Der Streit im Innern nahm indessen einen immer bedenklicheren Character an. Die beiden Feindinnen hatten die Arme in die Seite gestemmt, und bliesen den Rauch ihrer Manillas in dicken Wolken von sich. – Es war das ein Zeichen sehr heftiger Gemüthsstimmung, und Beide gehörten jedenfalls dem verworfensten Theil der menschlichen Gesellschaft an.
»Und was thust Du überhaupt hier, Du gotteslästerliches Ding Du mit deinen großen Glotzaugen?« rief die eine jetzt, die Unterhaltung wie es schien auf ein anderes Feld überführend. – »Was hast Du hier zu suchen, als Dich unnütz machen und Scandal anfangen Du – Preisverderber Du –«
»Was ich hier thue?« schrie die andere aber, und schleuderte mit einem entsetzlichen Fluche ihre brennende Cigarre zur Erde nieder, während sie sich zu gleicher Zeit die Aermel in die Höhe streifte und zum nicht mehr zu vermeidenden Kampfe vorbereitete; sie hatte die Geduld verloren. – »Ich gehe meinem Broderwerb nach so gut wie Du – und wenn Dir das nicht genügende Auskunft ist, so will ich Dir meine andere mit rother Dinte in die Fratze zeichnen.«
»Go it Nelly – go it ye cripples – Hurrah für Sally – fünf Schilling auf Nelly« – schrieen mit einem wilden Gejauchze die umstehenden Matrosen, die einen festen Kreis um die beiden gebildet hatten.
»Vier Brandy hot«, schrie in diesem Augenblick der rothhaarige Kellner, und versuchte mit einem Präsentirteller und vier halb gefüllten Gläsern in das Zimmer zu dringen.
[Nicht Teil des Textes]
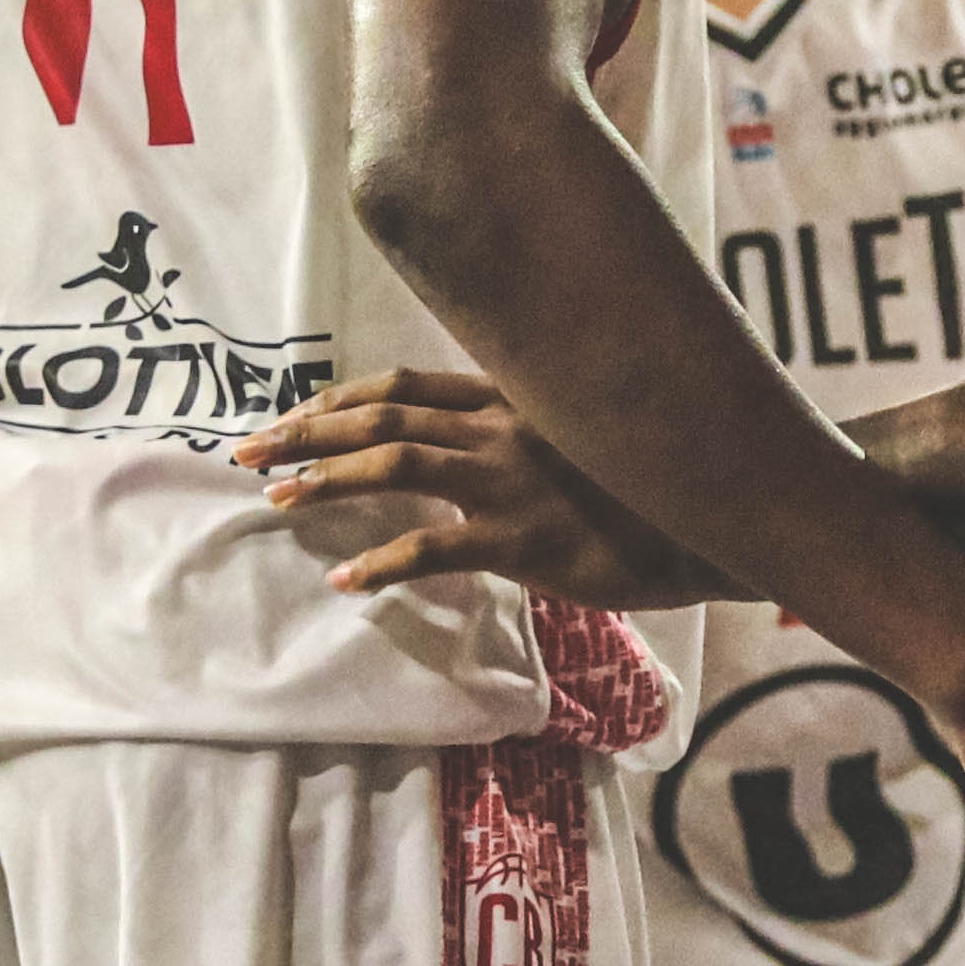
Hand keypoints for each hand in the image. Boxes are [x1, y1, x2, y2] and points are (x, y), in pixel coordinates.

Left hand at [238, 368, 725, 610]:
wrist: (718, 526)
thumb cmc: (654, 491)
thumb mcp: (587, 440)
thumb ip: (531, 433)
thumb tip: (483, 447)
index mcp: (515, 401)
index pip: (405, 385)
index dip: (338, 399)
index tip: (290, 418)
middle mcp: (505, 429)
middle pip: (380, 417)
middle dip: (303, 433)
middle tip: (246, 455)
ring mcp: (512, 482)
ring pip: (394, 466)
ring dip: (324, 481)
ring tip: (276, 503)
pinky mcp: (525, 541)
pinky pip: (433, 547)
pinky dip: (380, 561)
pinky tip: (345, 579)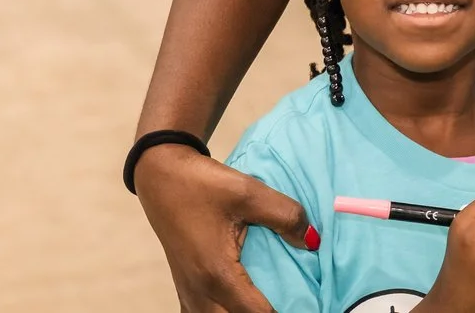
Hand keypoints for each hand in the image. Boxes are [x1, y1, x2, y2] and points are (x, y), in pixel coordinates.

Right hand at [132, 144, 311, 312]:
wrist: (161, 176)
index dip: (286, 310)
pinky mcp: (184, 287)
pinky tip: (238, 302)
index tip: (309, 301)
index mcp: (218, 274)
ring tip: (269, 300)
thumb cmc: (203, 184)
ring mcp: (188, 292)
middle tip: (291, 299)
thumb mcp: (249, 192)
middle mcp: (200, 292)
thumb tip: (313, 241)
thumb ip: (285, 216)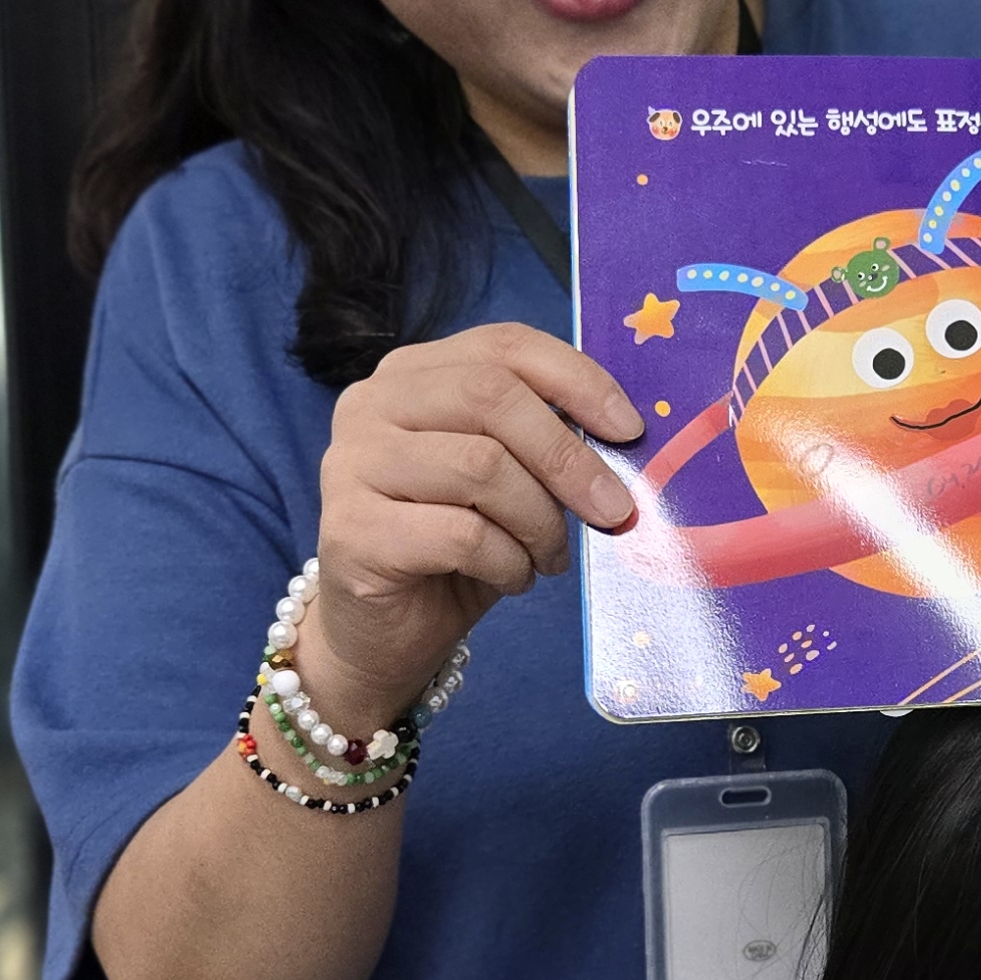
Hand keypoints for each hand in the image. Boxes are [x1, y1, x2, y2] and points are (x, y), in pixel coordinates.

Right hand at [306, 322, 640, 722]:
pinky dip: (509, 563)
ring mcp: (351, 464)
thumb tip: (621, 435)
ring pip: (481, 467)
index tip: (629, 429)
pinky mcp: (351, 530)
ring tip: (549, 556)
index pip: (504, 346)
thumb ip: (543, 441)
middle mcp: (370, 404)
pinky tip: (512, 578)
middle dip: (568, 458)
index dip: (577, 380)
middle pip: (492, 398)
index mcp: (412, 373)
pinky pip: (461, 535)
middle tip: (613, 511)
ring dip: (539, 521)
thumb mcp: (507, 480)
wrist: (384, 633)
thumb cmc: (453, 548)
Es wäre für ihn aber viel vortheilhafter gewesen, hätte er statt dem bestellten heißen Brandy, kalten gebracht, denn irgend einer von den fünfzig Ellbogen, die ihm in seiner nächsten Nähe entgegenstarrten, fuhr ihm – ob absichtlich oder unabsichtlich, wer kann das sagen – unter den Teller und sandte dem armen Teufel die ganze Ladung im wahren Sinne des Worts »über den Hals« und in das Vorhemdchen.